• REQUIRED TASK A:
Transcribe the part of the Vedic Extensions shaping document between "This document outlines" and "script's character set.", inclusive.
• REQUIRED TASK B:
Pick up the Vedic Extensions shaping document where it stops and continue writing it.

• DOCUMENT SEGMENT:

This document outlines the shaping information needed to display characters from the Unicode Vedic Extensions block, which may be used within text runs in many Indic scripts.
Table of Contents
The Vedic Extensions block encodes letters and marks that are used in a large body of ancient literature written in the Vedic Sanskrit language.
Primarily an oral language in the time period when the key literature originated, Vedic Sanskrit has no native script. Therefore, texts may be typeset in any one of the Indic scripts, using the Vedic Extensions to supplement the main script's character set.
Individual Vedic Extension characters may be named by a combination of the Vedic text in which the mark is used, the regional or manuscript tradition involved, or a simple visual or phonetic description of the character. Some commonly used general categories are worth noting.

• GIVEN DATA:

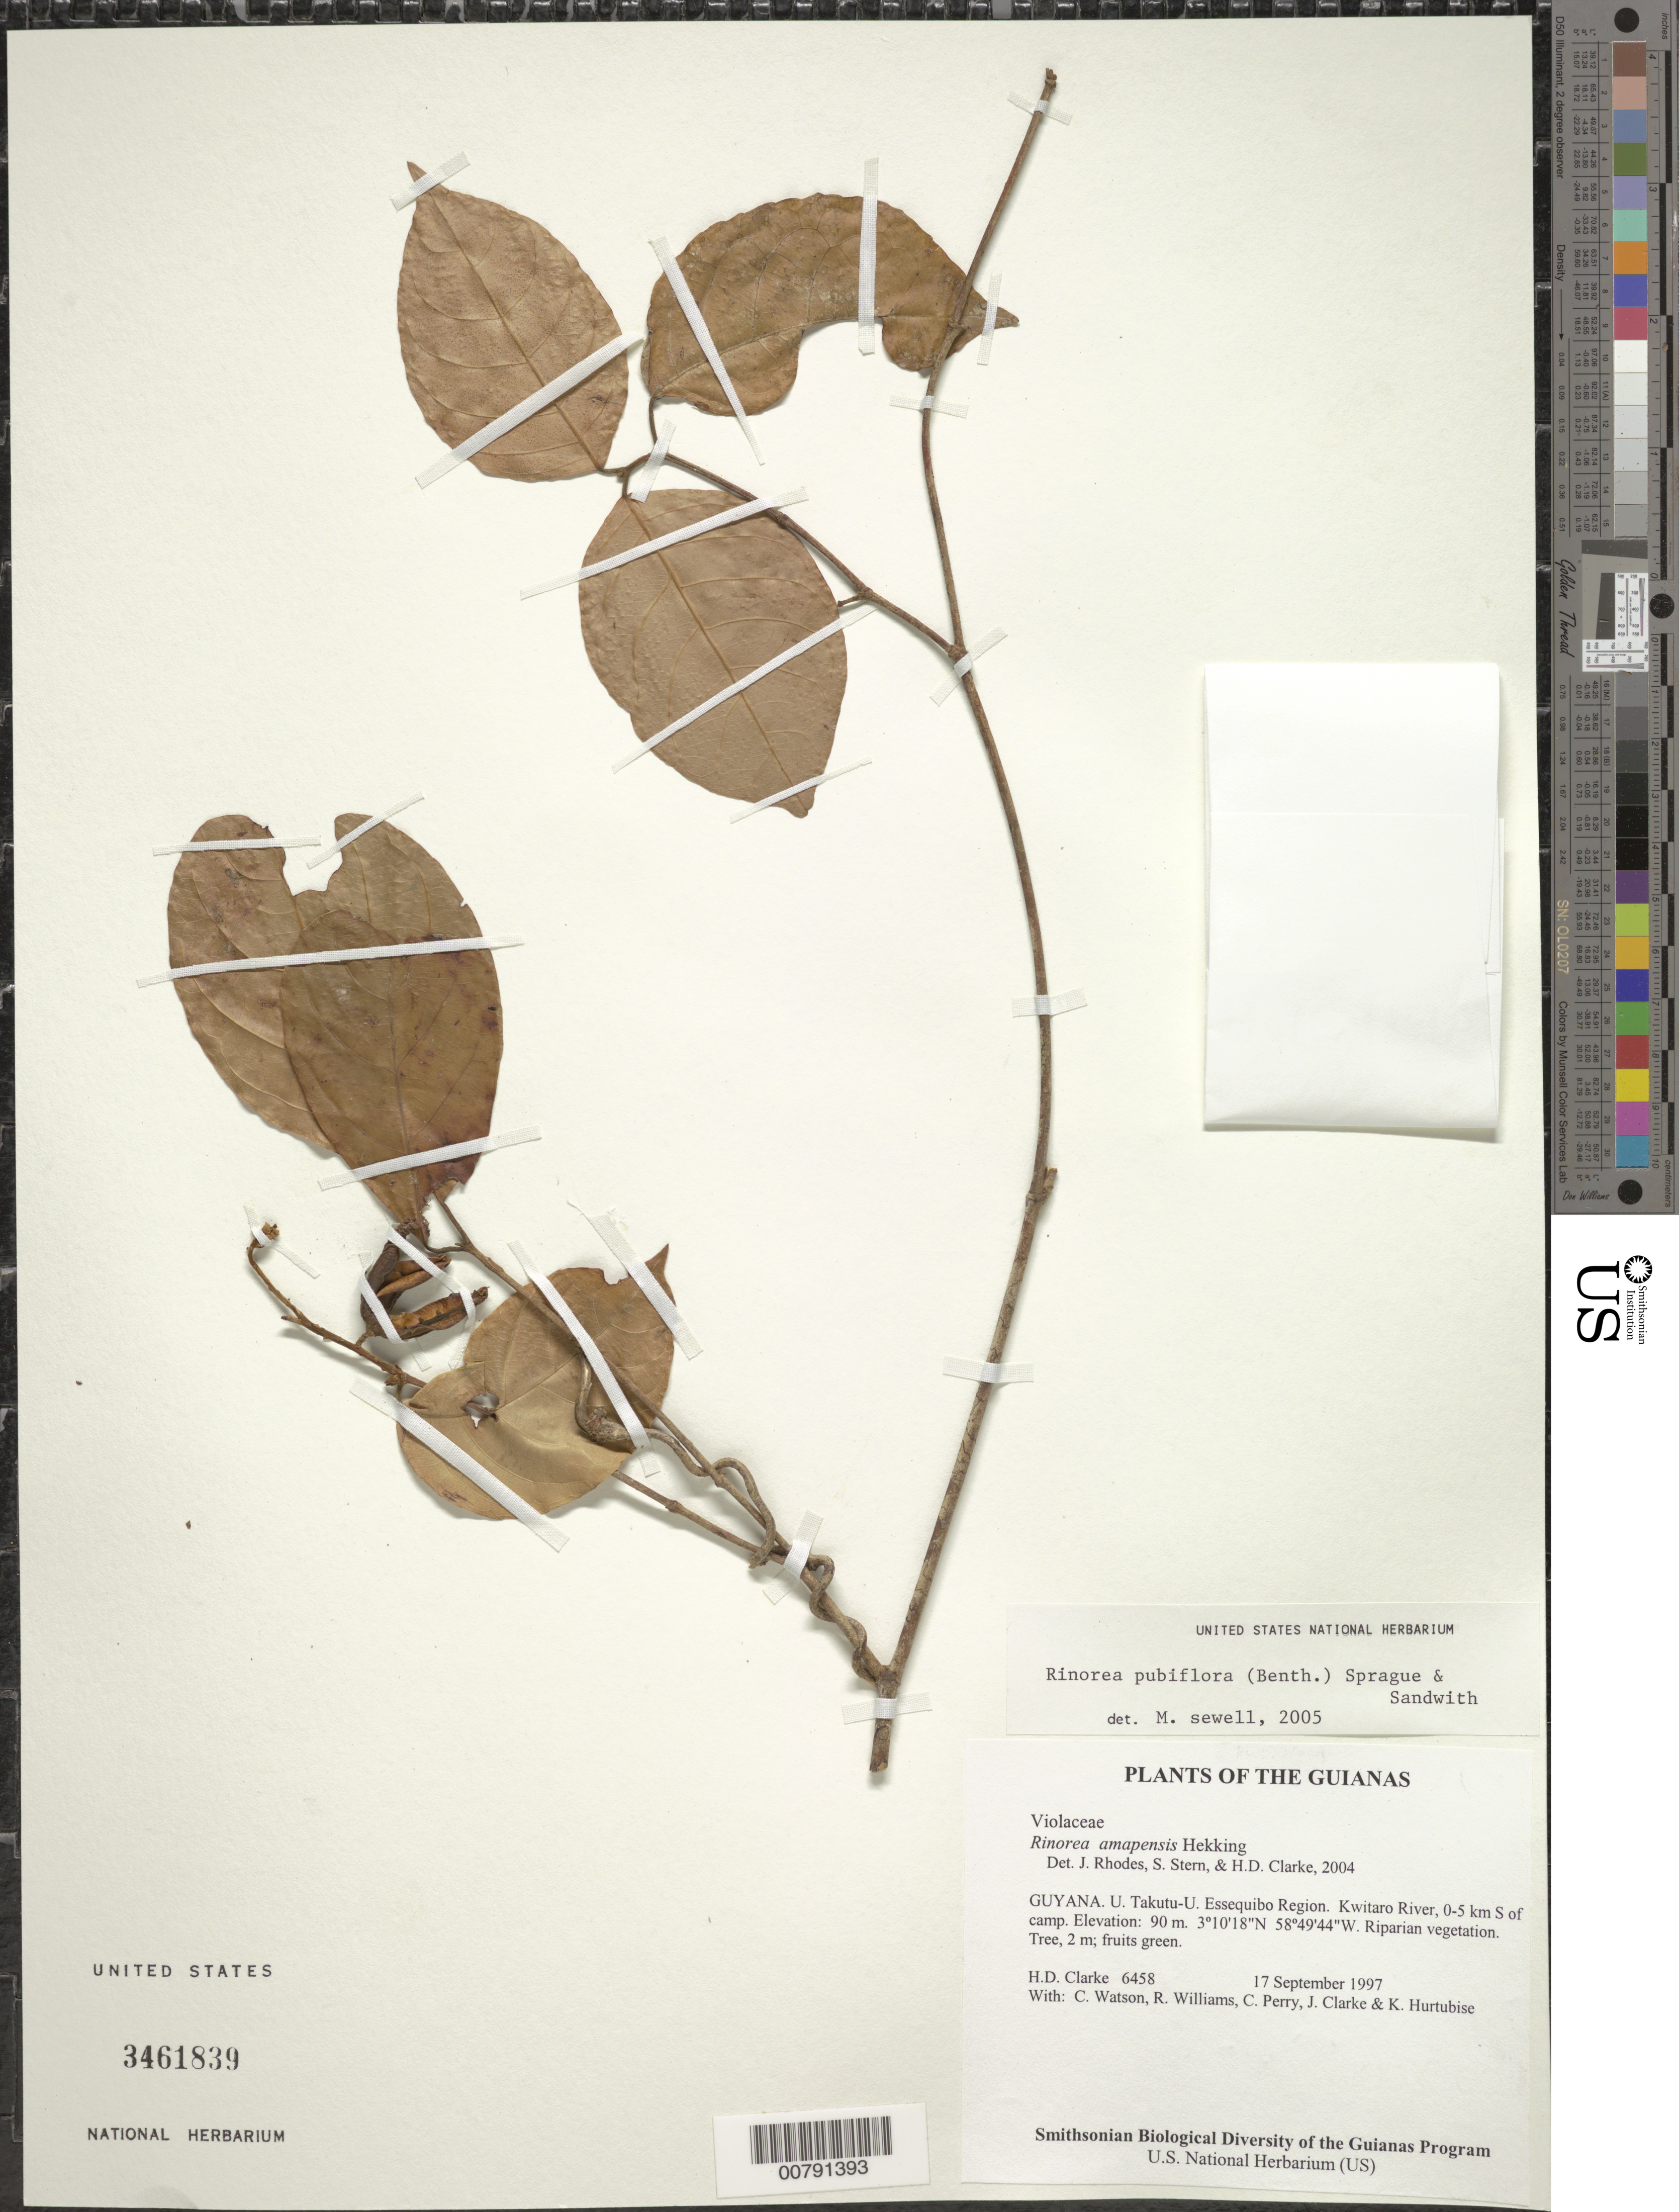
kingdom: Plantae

* * *

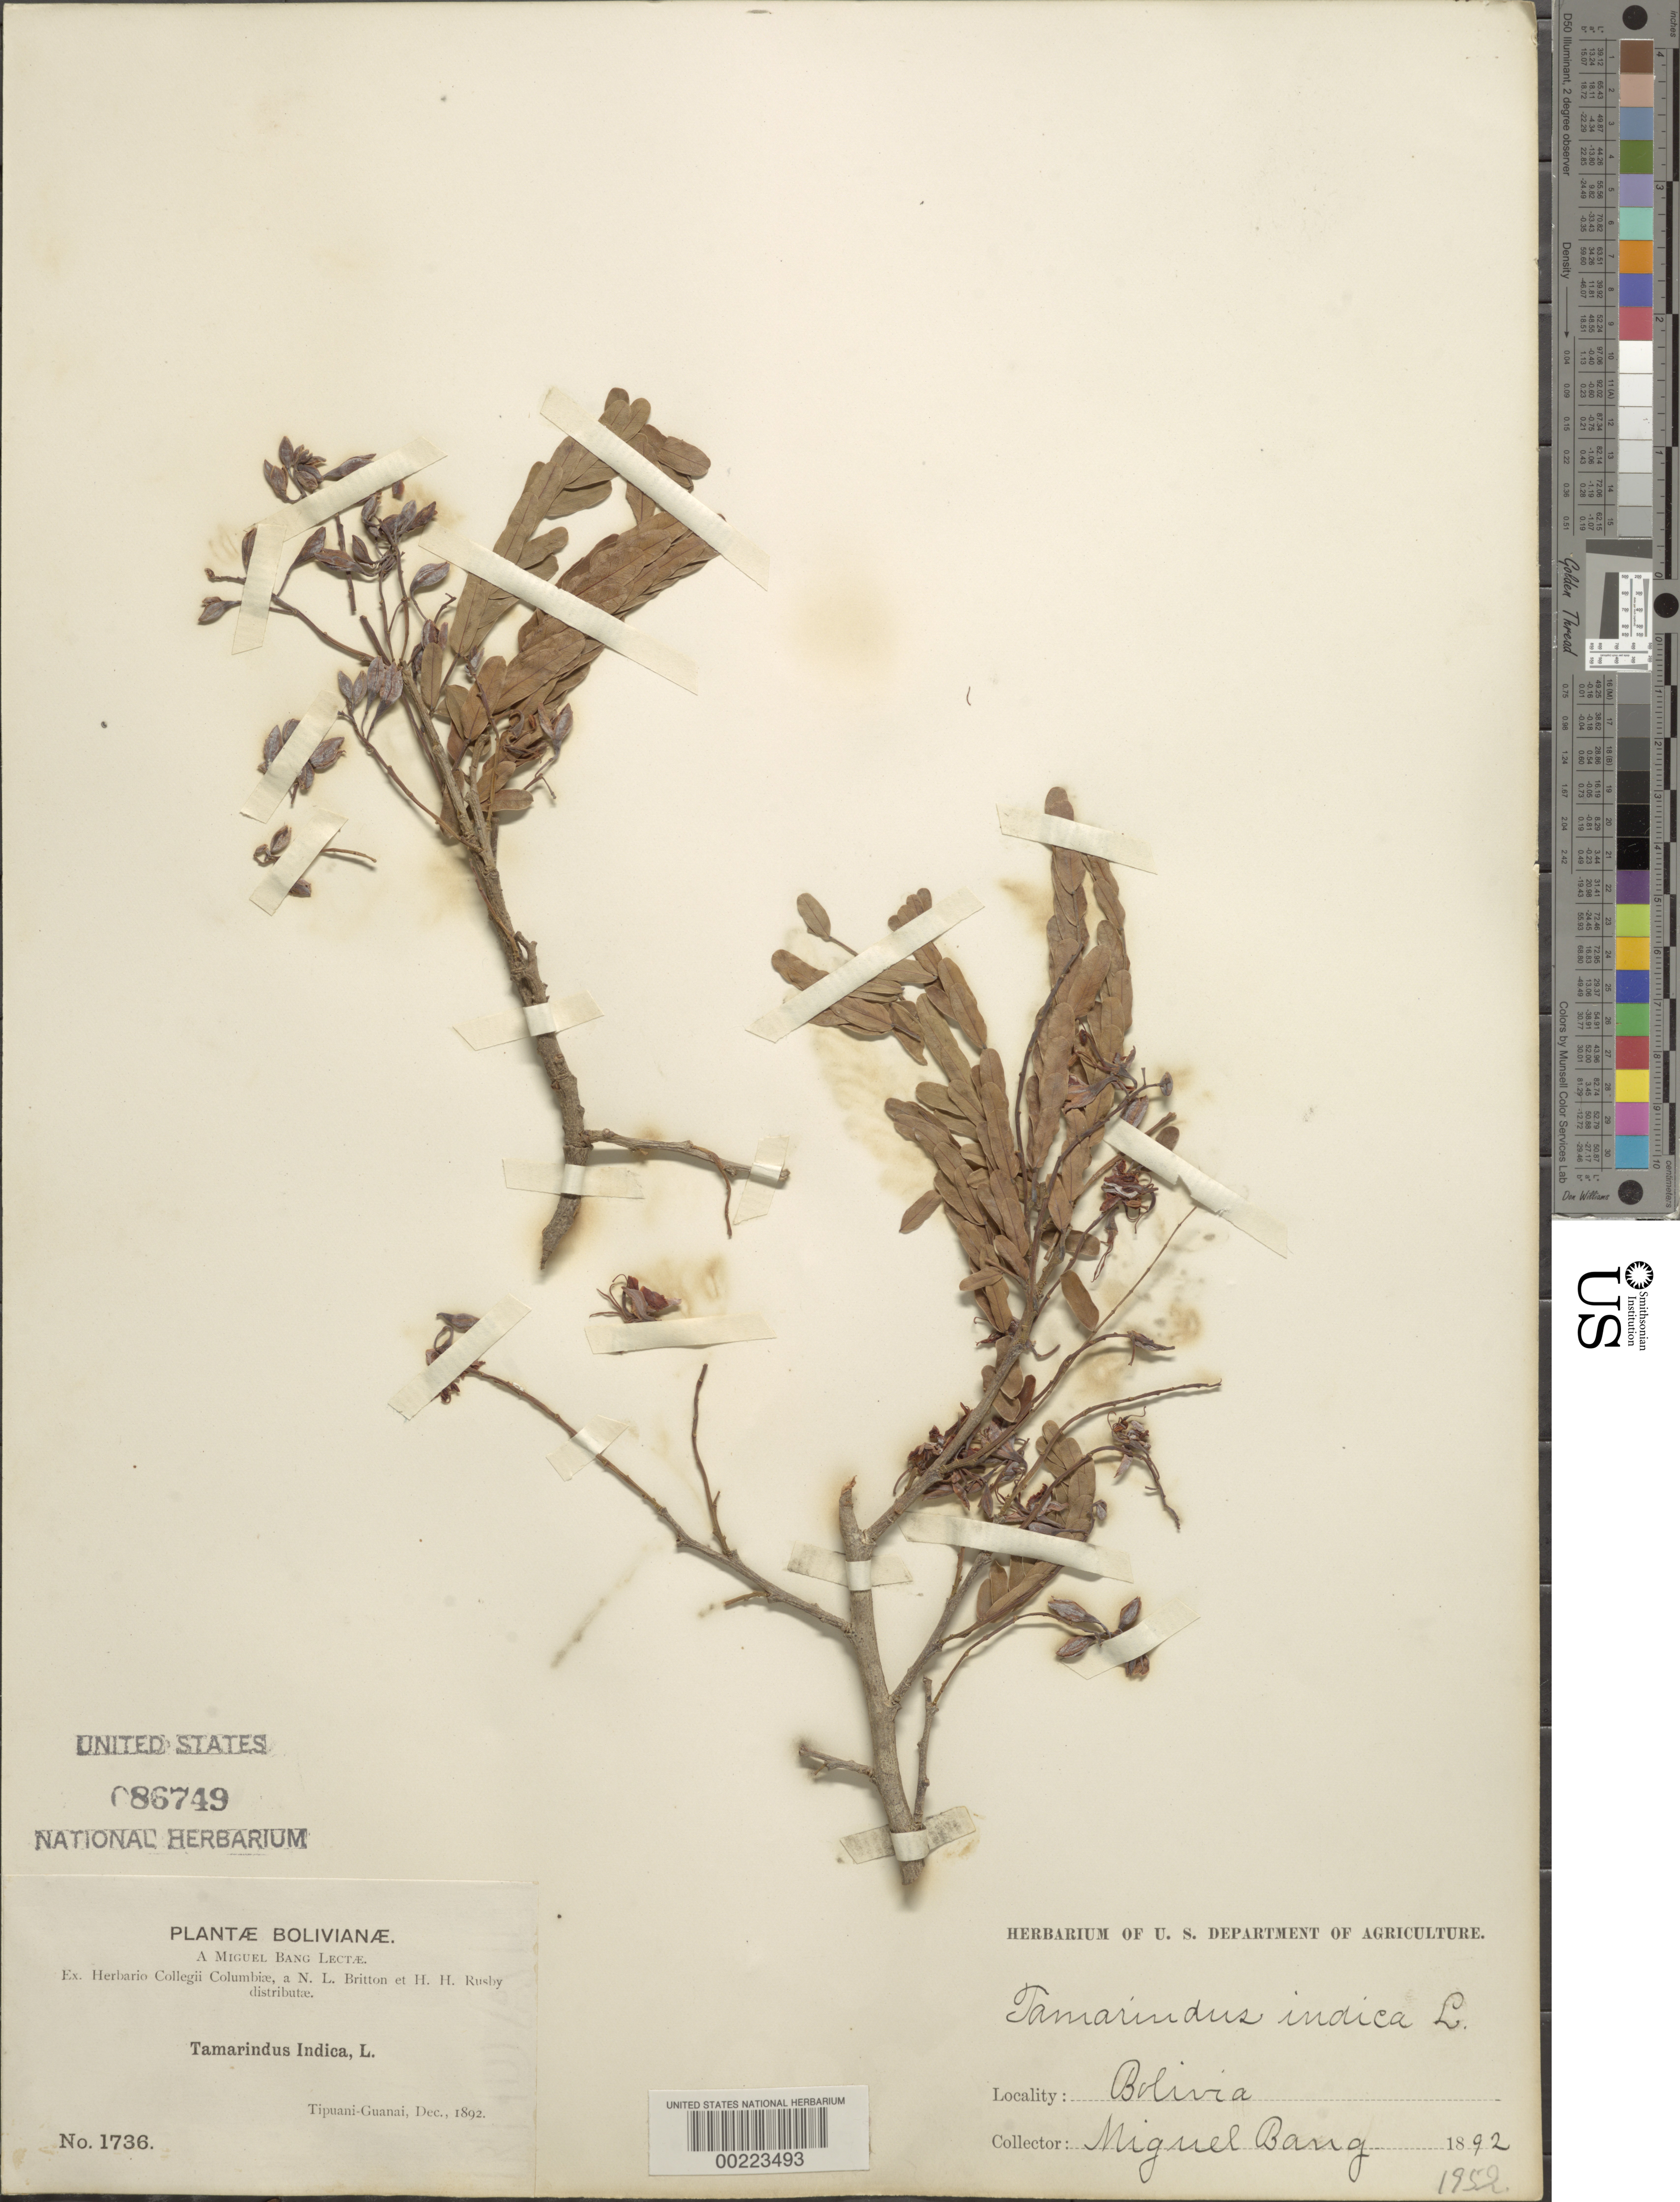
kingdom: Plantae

• TASK OUTPUT A:
This document outlines the shaping information needed to display characters from the Unicode Vedic Extensions block, which may be used within text runs in many Indic scripts.
Table of Contents
The Vedic Extensions block encodes letters and marks that are used in a large body of ancient literature written in the Vedic Sanskrit language.
Primarily an oral language in the time period when the key literature originated, Vedic Sanskrit has no native script. Therefore, texts may be typeset in any one of the Indic scripts, using the Vedic Extensions to supplement the main script's character set.

• TASK OUTPUT B:
Udatta is the term for a high tone on a vowel.
Anudatta is the term for a low tone on a vowel.
Svarita is the term for a falling or mixed tone on a vowel.
Anusvara is the term for a nasalization sound that precedes a consonant.
Visarga is the term for a soft breathing sound that precedes a vowel.
Note: In modern Indic languages, the terms anusvara and visarga often refer to diacritical marks that have the above effects on pronunciation. In the Vedic Sanskrit language, however, they are generally considered independent letters.
For most codepoints, the General Category
property defined in the Unicode
standard is correct, but it is not sufficient to fully capture the
expected shaping behavior (such as how the character is treated during
glyph reordering). Therefore, they must additionally be classified by
how they are treated when shaping a run of text.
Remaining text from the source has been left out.